I 'm trying to create an ORC-table, which can store orc-files as 'native' OrcFileFormat. Unfortunately, I 'm having an issue with using partitions and saving orc-files as 'native' OrcFileFormat.
1. For partitioning, I'm using the 'PARTITION BY COLUMN' clause. This results into the following query:
CREATE TABLE livedm.events ( day DATE, datetime TIMESTAMP, description STRING, eventtype STRING ) USING HIVE OPTIONS (fileFormat 'ORC') PARTITIONED BY (eventtype )
2. Further on, I'm using (Py)Spark to insert data into the table. In the spark context, I added some configurations, such as spark.sql.orc.impl=native.
# Create SparkContext with configurations for new OrcFormat session_builder = pyspark.sql.SparkSession.builder \ .enableHiveSupport() \ .appName("test-orc") \ .config("spark.sql.hive.convertMetastoreOrc", "true") \ .config("spark.sql.orc.cache.stripe.details.size", "10000") \ .config("spark.sql.orc.enabled", "true") \ .config("spark.sql.orc.filterPushdown", "true") \ .config("spark.sql.orc.splits.include.file.footer", "true") \ .config("spark.sql.hive.metastorePartitionPruning", "true") \ .config("spark.sql.orc.impl","native") \ .config("spark.sql.orc.enableVectorizedReader", "true") spark = session_builder.getOrCreate() # event_df is a dataframe with eventdata event_df = spark.sql("select * from tempTable") event_df.write.mode("append").format("org.apache.spark.sql.execution.datasources.orc").insertInto("livedm.events")

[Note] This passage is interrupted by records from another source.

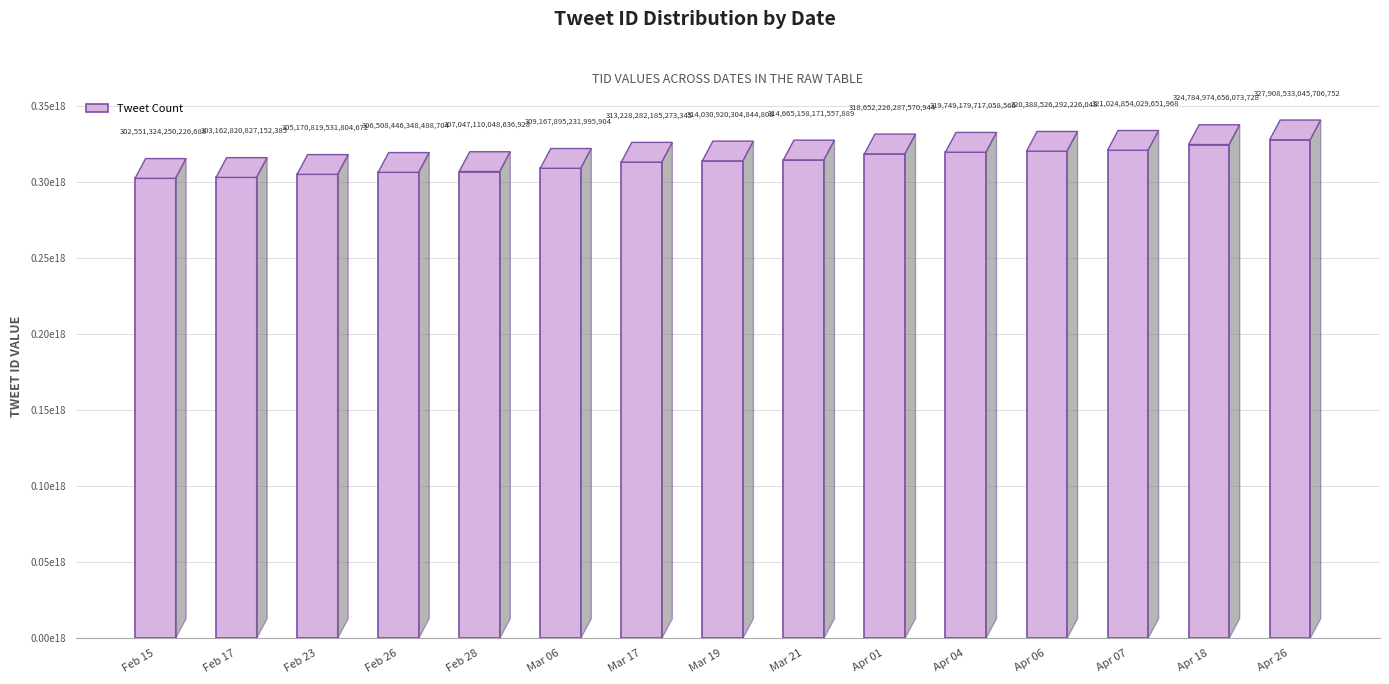

The chart shows a value of 147500116784502016 at Feb 26. True or false?

False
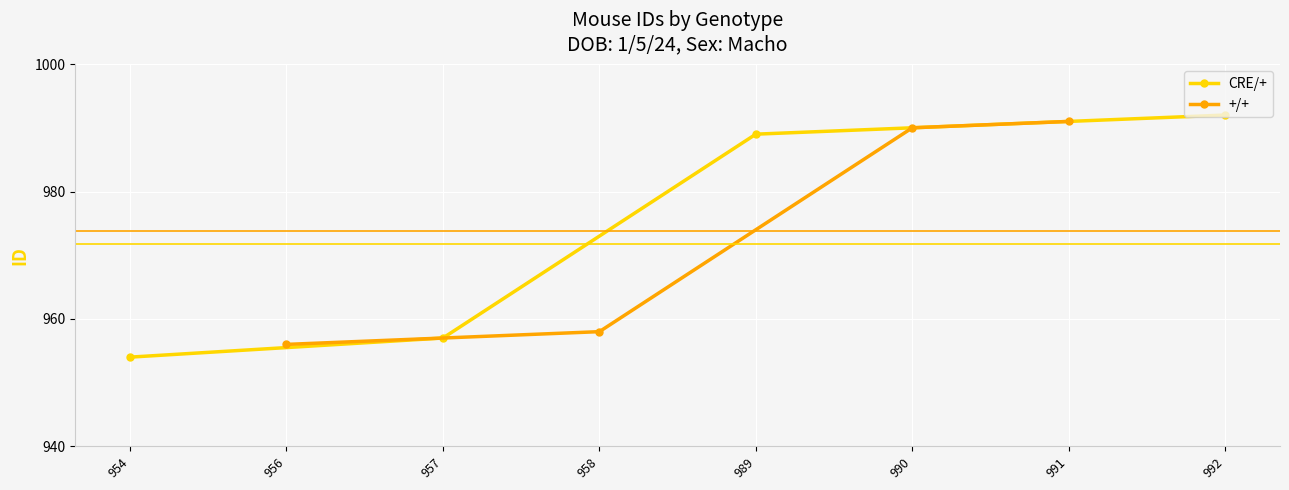

True or false: +/+ and CRE/+ cross at least once.

True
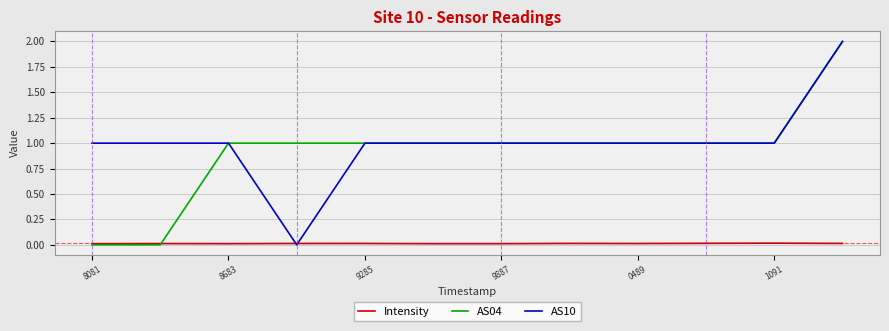

How many lines are shown in the chart?

3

3. Next, I'm using the following command to check the OrcFileFormat:
%sh java -jar /opt/orc-test/orc-tools-1.4.3-uber.jar meta hdfs://root/apps/hive/warehouse/livedm.db/events 2> /dev/null | grep Version | head -n1
Which results into:
File Version: 0.12 with HIVE_8732
Unfortunately, orc-files have been stored as 'hive' orcFileFormat
When I 'm repeating the earlier steps, without using any partitioning on step 1, the orc-files are successfully being stored as 'native' orcFileFormat. By using the command from step 3, the following are being returned:
File Version: 0.12 with ORC_135
How can I use partitioning (properly) when creating an Orc-table, and store data as 'native ' orcFileFormat?
Solved it by replacing the "USING HIVE OPTIONS (fileFormat 'ORC')"-clause with "USING ORC"-clause.
I´m really wondering about if there something in which works well in cloudera platform without being annoying!